Swap "Bildnachweis" for "Bildquellen" everywhere it appears in the items below, then write out all their lines again with nothing else changed.

START Supplied material

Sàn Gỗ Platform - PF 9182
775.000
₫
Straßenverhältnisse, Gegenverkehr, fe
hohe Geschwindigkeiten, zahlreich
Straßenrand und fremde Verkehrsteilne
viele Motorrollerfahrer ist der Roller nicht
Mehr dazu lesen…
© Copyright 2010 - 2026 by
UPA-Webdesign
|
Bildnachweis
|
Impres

END Supplied material

Expected answer |
Sàn Gỗ Platform - PF 9182
775.000
₫
Straßenverhältnisse, Gegenverkehr, fe
hohe Geschwindigkeiten, zahlreich
Straßenrand und fremde Verkehrsteilne
viele Motorrollerfahrer ist der Roller nicht
Mehr dazu lesen…
© Copyright 2010 - 2026 by
UPA-Webdesign
|
Bildquellen
|
Impres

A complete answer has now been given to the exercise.